阪神淡路でも東日本大震災でも悲劇はあったと思うけど、関東大震災の時のようなことはだいぶ防げたんじゃないかと思った。自国民に退避を呼びかけていた国もあったよね。そういうのともリンクした。力のある国の人だと、だいぶ守られてるんだろうな。実際のところは技術…耐震設備の向上によって救われた命も多かったろうけど、人間の意識も進歩している。我々の子供の世代にはもっと進歩が進んでいるだろうか。

歴代天皇総覧 皇位はどう継承されたか 増補版 (笠原英彦)

なんかすごい本。歴代の全天皇とその皇位継承がどうなされたのか、全部やっていく。その血塗られた(?)歴史。自分は南北朝とかよく分からなかったんだけど、理解できてきた。結末は謎だが…南朝が勝ったと思いきや、統一した時に北朝が勝ったの? まあ結局両方とも武家に負けた形になったという感じか。戦争で決着をつけようとすれば、そうなるよね。

外戚と院政についてはなんというか、すごいなという他ない。
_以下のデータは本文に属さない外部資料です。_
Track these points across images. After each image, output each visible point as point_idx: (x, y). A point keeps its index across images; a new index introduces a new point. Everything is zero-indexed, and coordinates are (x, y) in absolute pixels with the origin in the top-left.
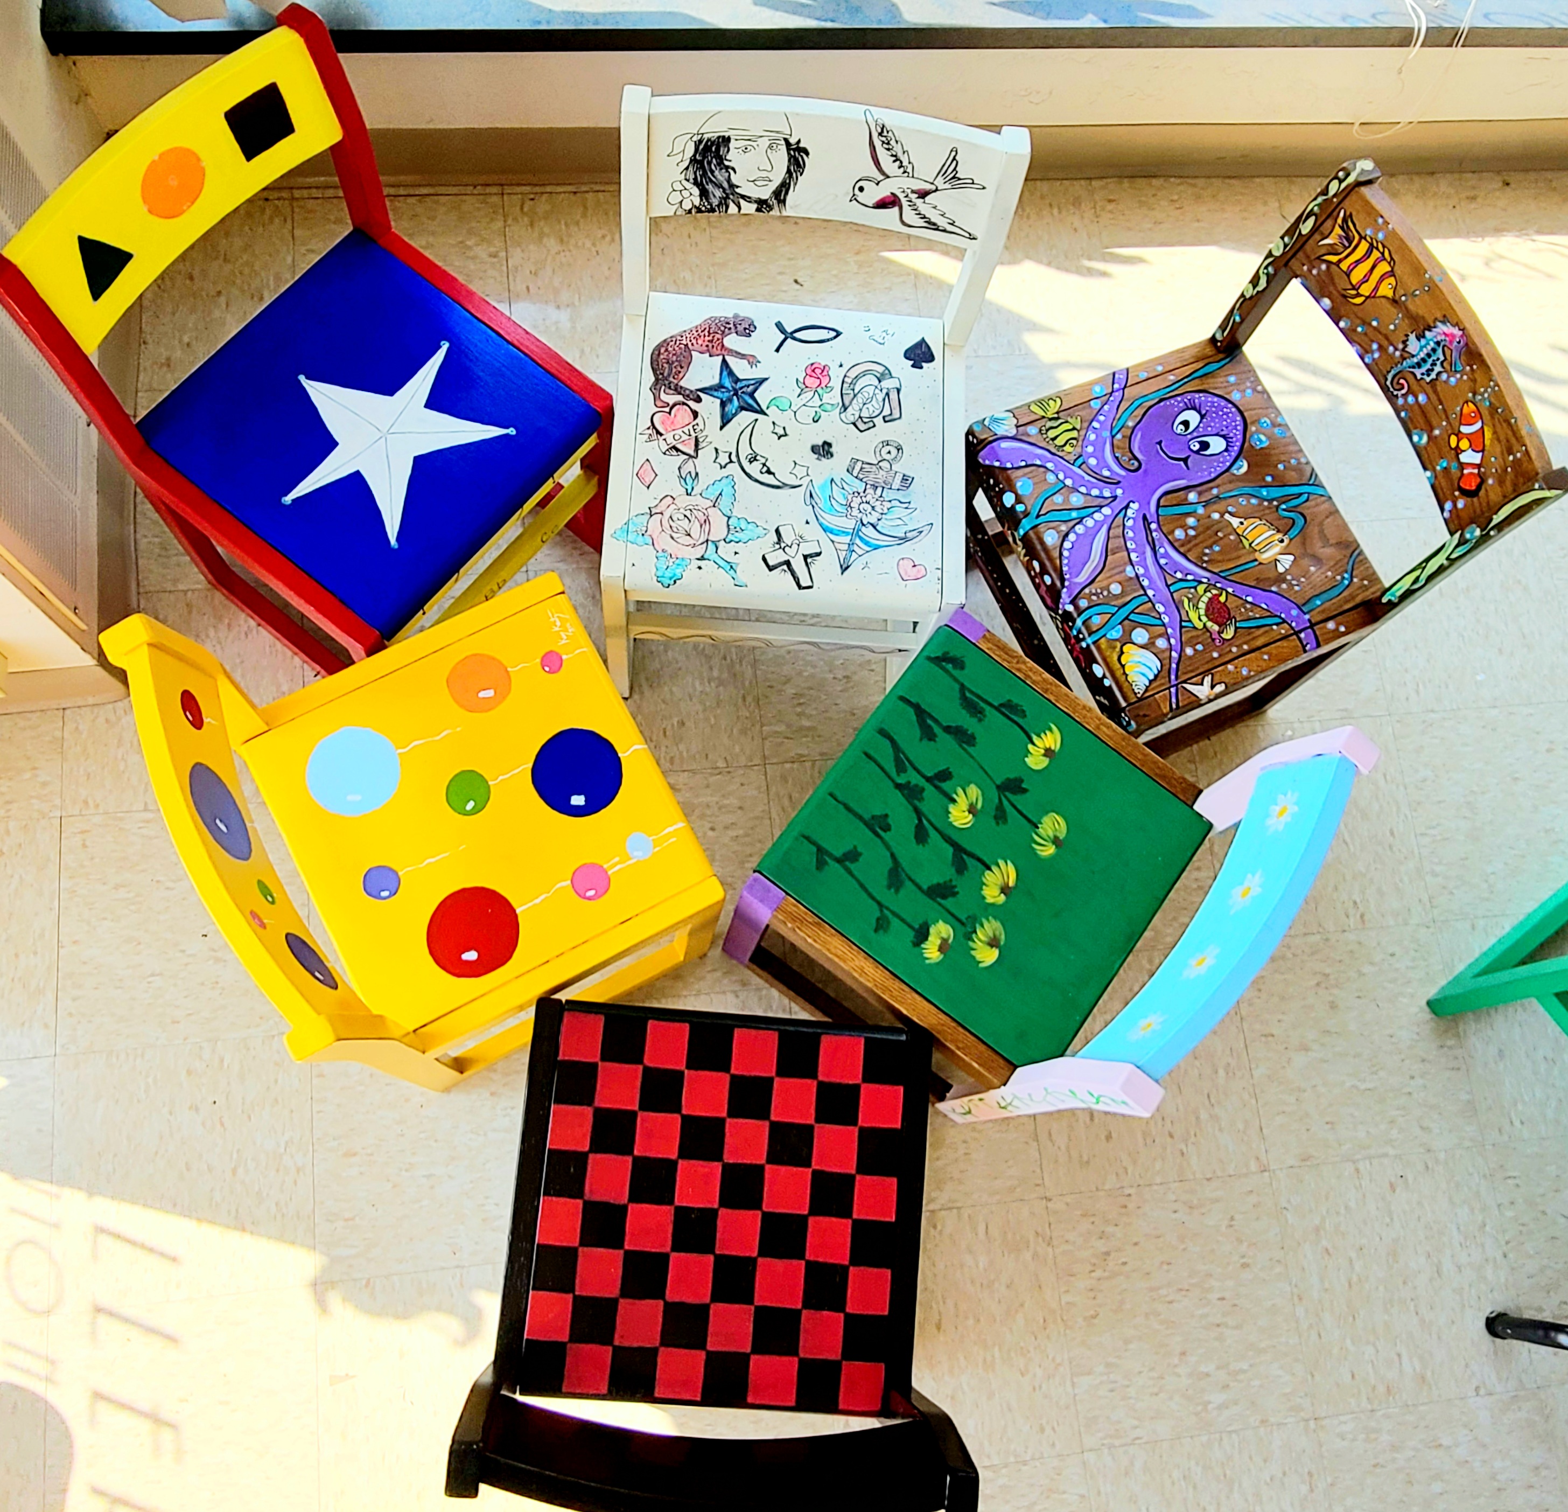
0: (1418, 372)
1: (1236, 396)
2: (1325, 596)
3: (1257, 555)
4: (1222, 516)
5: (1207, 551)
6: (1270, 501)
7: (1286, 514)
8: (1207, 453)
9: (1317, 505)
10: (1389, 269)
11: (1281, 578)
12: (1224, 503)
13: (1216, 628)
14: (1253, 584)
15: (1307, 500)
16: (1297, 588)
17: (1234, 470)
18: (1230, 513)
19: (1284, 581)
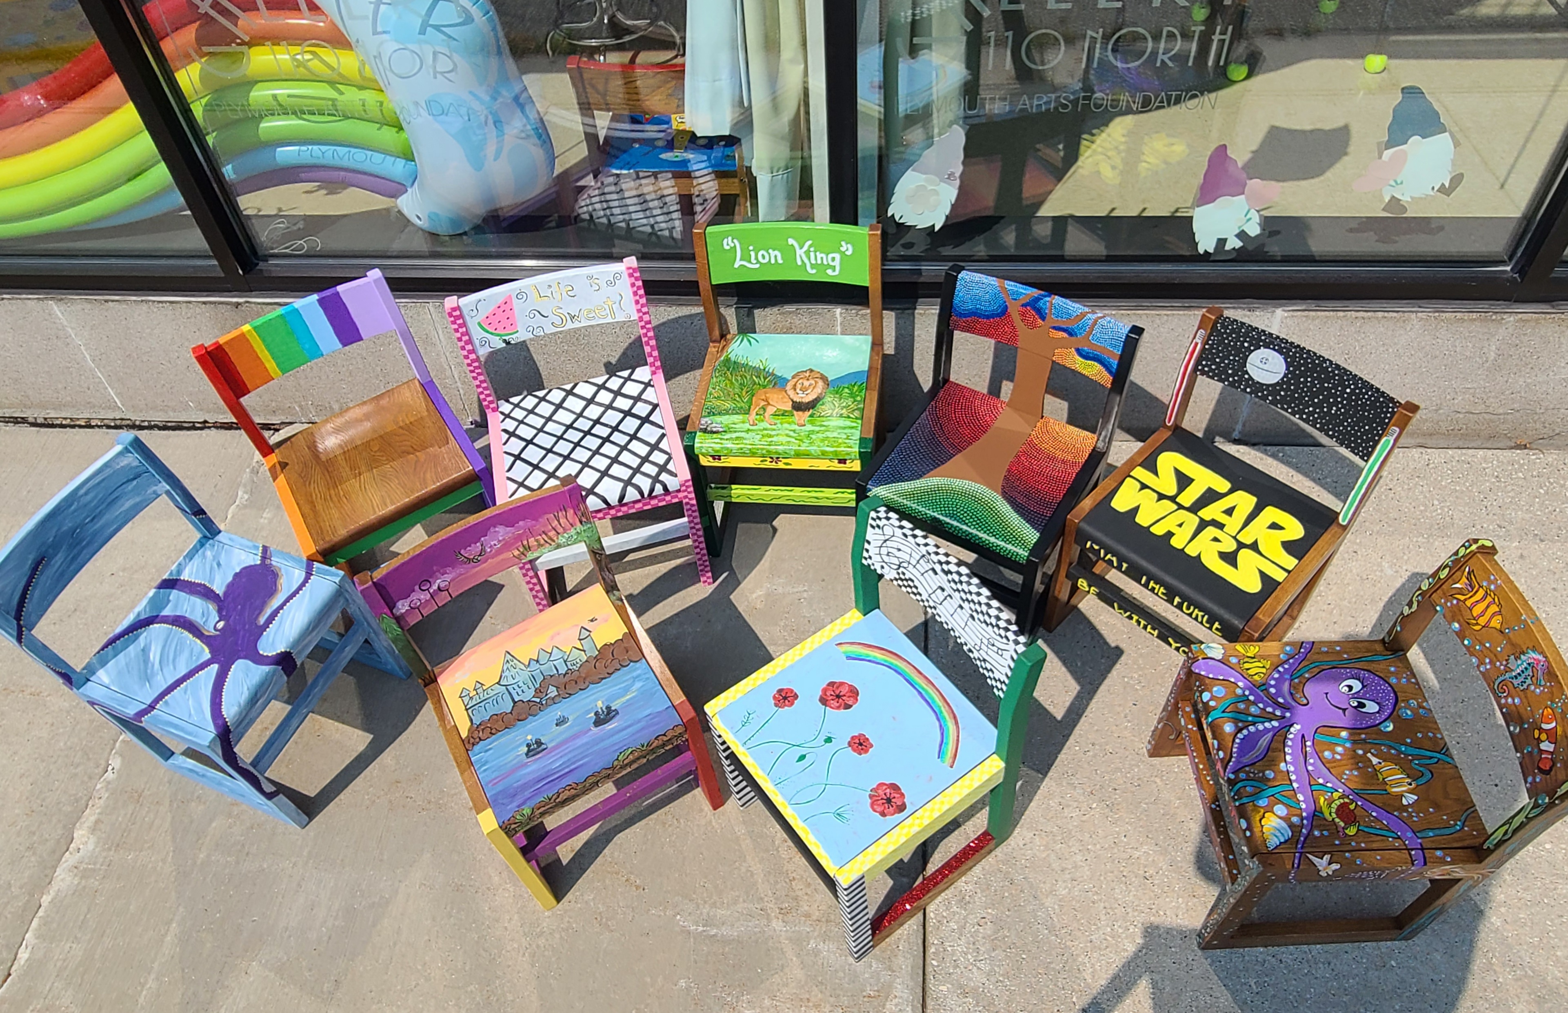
0: (1515, 682)
1: (1393, 681)
2: (1438, 832)
3: (1388, 787)
4: (1365, 753)
5: (1347, 772)
6: (1407, 755)
7: (1417, 767)
8: (1363, 710)
9: (1444, 768)
10: (1498, 610)
11: (1404, 808)
12: (1369, 746)
13: (1342, 824)
14: (1380, 805)
15: (1436, 763)
16: (1415, 819)
17: (1382, 727)
18: (1372, 754)
19: (1407, 811)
このパワーバランスがためらいもなく続けられるというのはちょっと理解できなかった。今の価値観だと、ネガティブな印象しか残らないな。

椿井文書 日本最大級の偽文書 (馬部隆弘)

椿井政隆という江戸末期の人騒がせな関西の武士が偽書を量産していたらしい。それにだまくらかされた後人が巻き起こす騒動を書いた本。かなり学術寄りの書き方になっているが、非常に興味深いものがあった。原因や結果について、いろんな分析があって面白い。

神社の縁起も地元の歴史の記述も、割といい加減だったりするんですね。行った先に石碑とかがあると、私なんかはいちいちありがたがってましたが、信じた嘘が書いてあることがあるなんて。

トロイ

神話と歴史をベースにした映画。なかなかいい映像で、楽しめた。トロイの木馬、アキレスと亀…ワクワクさせるキーワード群。

観た後でWikipediaの項目を見たら、この映画は史実や神話と違うという点で批判を受けたらしいw アホか。神の怒りやカカト弱点即死なんてあってたまるかよ。カートゥーンじゃねーんだ。

とりあえずヘクトルだけはただ一人、常識人だった。